From the foregoing narrative, it is self-evident that English would exist for many years to come as a language of teaching and learning in universities. In the same breath, there is no denying that African languages also need to be utilized in universities if South African universities are to decolonise their curricula and also meet their local needs. The argument therefore becomes that both English and African languages should be provided with adequate space to fulfil their respective roles. Rather than being in competition, both these languages can co-exist meaningfully in providing quality education to students. As Wolff (2018: 3-5) postulates, "applying these lessons in postcolonial Africa means embracing truly multilingual education" and "these and other initiatives work towards two outcomes. The first is to produce university graduates who are able to converse freely in both a world language like English and in one or more African languages. A good command of global languages will open a window to the world for all those who've come through such a tertiary system - and put an end to the marginalization of Africa. The second outcome is that ultimately, African societies can be transformed from merely consuming knowledge to producing it. Until today and exclusively, knowledge came to Africa from the North, wrapped up in the languages of former colonial masters. This one-way road must change into a bidirectional one." Wolffs suggestion can only become a reality if African languages are afforded the opportunity to be languages of teaching and learning at the highest level, that is, at university.
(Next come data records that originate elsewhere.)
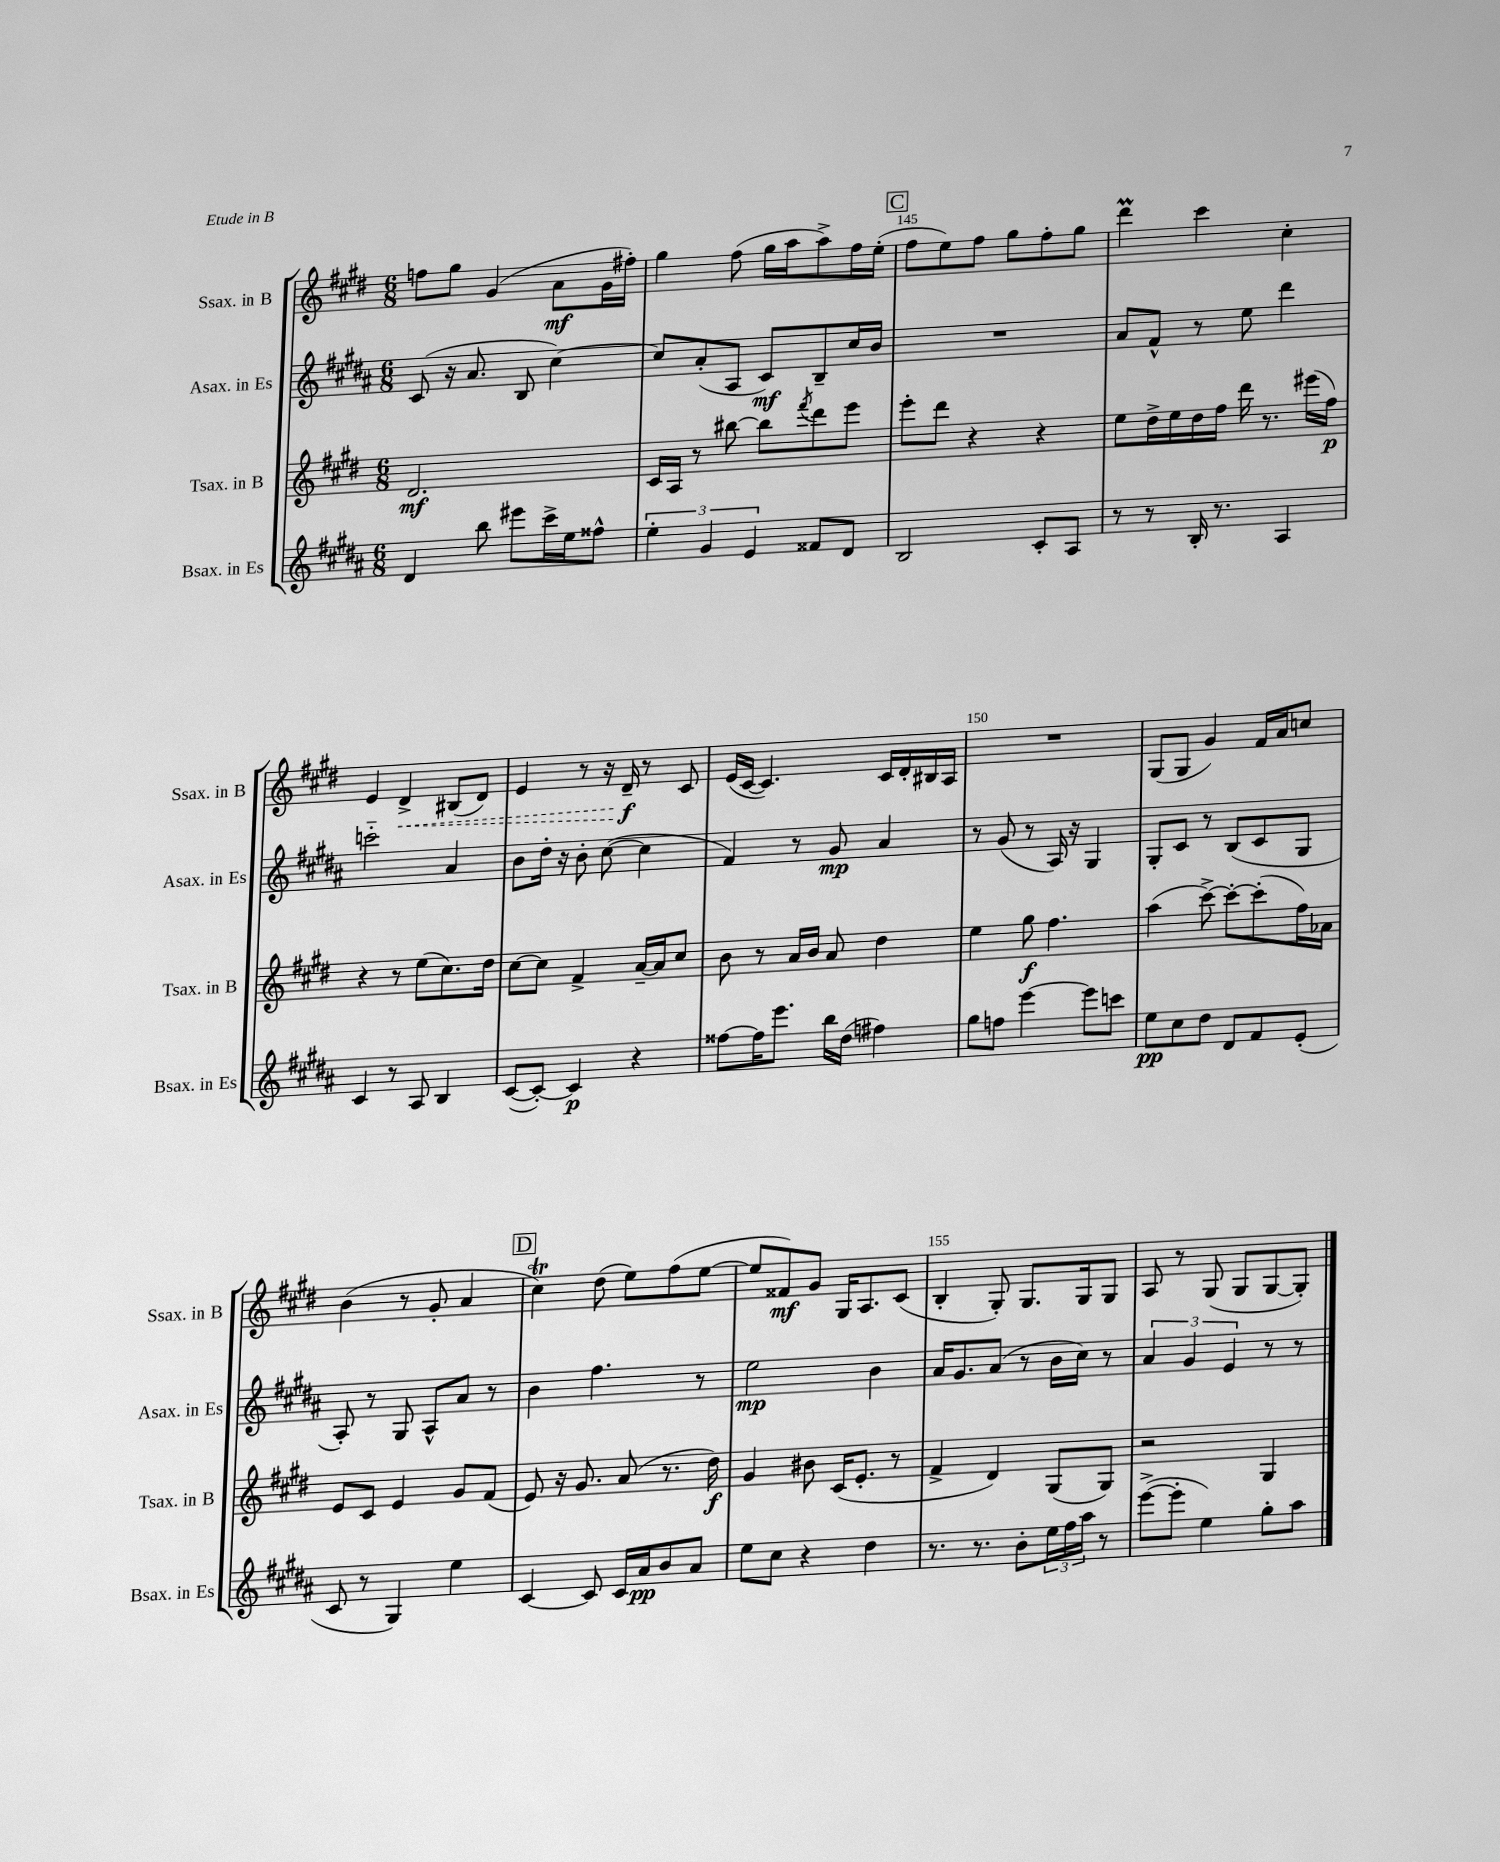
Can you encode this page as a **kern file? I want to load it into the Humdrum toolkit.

**kern	**kern	**kern	**kern
*staff4	*staff3	*staff2	*staff1
*clefG2	*clefG2	*clefG2	*clefG2
*k[f#c#g#d#a#]	*k[f#c#g#d#]	*k[f#c#g#d#a#]	*k[f#c#g#d#]
*M6/8	*M6/8	*M6/8	*M6/8
4d#	2.d#	(8c#	8ff
.	.	16r	8gg#
.	.	8.a#	.
8bb	.	.	(4g#
8eee#	.	8B	.
16ccc#^	.	[4cc#)	8a
16ee	.	.	.
8ff##^^	.	.	16g#
.	.	.	16ff#')
=	=	=	=
6ee'	16c#	8cc#]	4gg#
.	16A	.	.
.	8r	(8a#'	.
6g#	.	.	.
.	[8bb#	8A#	(8ff#
6e	.	.	.
.	8bb#]	8c#)	16gg#
.	.	.	16aa
.	8qfff#	.	.
8f##	8ddd#	8B~	8aa^)
8d#	8eee	16cc#	16ff#
.	.	16b	(16ee'
=	=	=	=
2B	8eee'	2.r	8ff#
.	8ddd#	.	8ee)
.	4r	.	8ff#
.	.	.	8gg#
8c#'	4r	.	8ff#'
8A#	.	.	8gg#
=	=	=	=
8r	8ee	8a#	4ddd#
8r	16dd#^	8f#^^	.
.	16ee	.	.
16B'	16dd#	8r	4ccc#
8.r	16ff#	.	.
.	16ddd#	8ee	.
.	8.r	.	.
4A#	.	4ddd#	4cc#'
.	(16eee#	.	.
.	16ff#)	.	.
=	=	=	=
4c#	4r	2ccc'~	4e
8r	8r	.	4d#^
8A#	(8ee	.	.
4B	8.cc#)	4a#	(8B#
.	.	.	8d#)
.	16dd#	.	.
=	=	=	=
([8c#	[8cc#	8b	4e
8c#'_)	8cc#]	16dd#'	.
.	.	16r	.
4c#]	4f#^	8b'	8r
.	.	([8cc#	16r
.	.	.	16d#~
4r	[16a~	4cc#]	8r
.	16a]	.	.
.	8cc#	.	8c#
=	=	=	=
[8ff##	8b	4f#)	(16e
.	.	.	[16c#
16ff##]	8r	.	4.c#])
8.eee	.	.	.
.	16a	8r	.
.	16b	.	.
16bb	8a	8g#	.
(16dd#	.	.	.
4ff#)	4dd#	4a#	16c#
.	.	.	16d#'
.	.	.	16B#
.	.	.	16A
=	=	=	=
8gg#	4ee	8r	2.r
8ff	.	(8g#	.
[4eee	8gg#	8r	.
.	4.ff#	16A#)	.
.	.	16r	.
8eee]	.	4G#	.
8ccc	.	.	.
=	=	=	=
8ee	(4aa	8G#'	(8G#
8cc#	.	8c#	8G#
8dd#	[8ccc#^)	8r	4g#)
8d#	8ccc#'_	(8B	.
8f#	(8ccc#']	8c#	16f#
.	.	.	16a
(8e'	16ff#)	8G#	8cc
.	16a-	.	.
=	=	=	=
8c#	8e	8A#')	(4b
8r	8c#	8r	.
4G#)	4e	8G#	8r
.	.	8A#^^	8g#'
4ee	8g#	8a#	4a
.	(8f#	8r	.
=	=	=	=
[4c#	8e)	4b	4cc#)
.	16r	.	.
.	8.g#	.	.
8c#]	.	4.ff#	(8dd#
16c#	(8a	.	8ee)
16a#	.	.	.
8b	8.r	.	(8ff#
8a#	.	8r	[8ee
.	16dd#)	.	.
=	=	=	=
8ee	4g#	2ee	8ee]
8cc#	.	.	8f##)
4r	8b#	.	8g#
.	(16c#	.	16G#
.	8.e'	.	8.A
4dd#	.	4b	.
.	8r	.	(8c#
=	=	=	=
8.r	4f#^	16a#	4B'
.	.	8.g#	.
8.r	.	.	.
.	4d#)	(8a#	8G#')
8b'	.	8r	8.G#
24ee	(8G#	16b	.
24ff#	.	.	.
.	.	16cc#)	16G#
24aa#	.	.	.
8r	8G#)	8r	8G#
=	=	=	=
([8eee^	2r	6a#	8A
8eee']	.	.	8r
.	.	6g#	.
4ee)	.	.	(8G#
.	.	6e	.
.	.	.	8G#
8gg#'	4G#	8r	[8G#
8aa#	.	8r	8G#'])
==	==	==	==
*-	*-	*-	*-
Otherwise, Africa will remain a begging bowl (materially and intellectually) for many years to come.

 

5. Recommendations

In the quest to fortify African languages as media of teaching and learning at South African universities, this article provides the following recommendations:

(a) Our elites, politicians and celebrities should speak African languages most of the time to become exemplary to the rest of the country.

(b) Furthermore, what could be done to ameliorate this situation would be for government structures to ensure that there are jobs for those who would have been qualified using their mother tongue.

(c) It would be desirable to use both English and African languages in higher education as this would make students sought-after in the present economic context and pertinent to their communities.

(d) Universities should contribute significantly to the promotion of academic literacy in African languages as this enhances educational access and success.

(e) In pursuance of the preceding recommendation, universities must establish language units whose major role would be to translate teaching material from English into African languages and vice versa.

(f) Instead of presenting all academic programmes in African languages, institutions in South Africa should choose one or a few courses where African languages, together with English, can be used as languages of teaching and learning. For instance, a university may opt to teach History in both English and an African language of the students' choice. In cases of this nature, students may be offered the choice of studying towards the degree in either English or an African language.

(g) Parents must stop dissuading their children from learning an African language.

 

6. Conclusion

The debate about the appropriateness of using African languages as languages of teaching and learning in South Africa has been taking place for many years. Year in and year out, this topic has been and will still be discussed at conferences and government-sponsored indabas. Critics would often pontificate that it has been all talk, and very little action. However, recently, it is pleasing to note that in spite of seemingly insurmountable challenges, the use of African languages in universities has become a reality; it is no longer a mirage. Slowly but surely, African languages, with the support of government and institutions such as PanSALB, are starting to occupy their rightful place in South Africa. Should the current trend continue, there is no doubt that in a few years to come, much progress would have been attained in this regard. As Mandela (Durando 2013) advises, "it always seems impossible until it's done."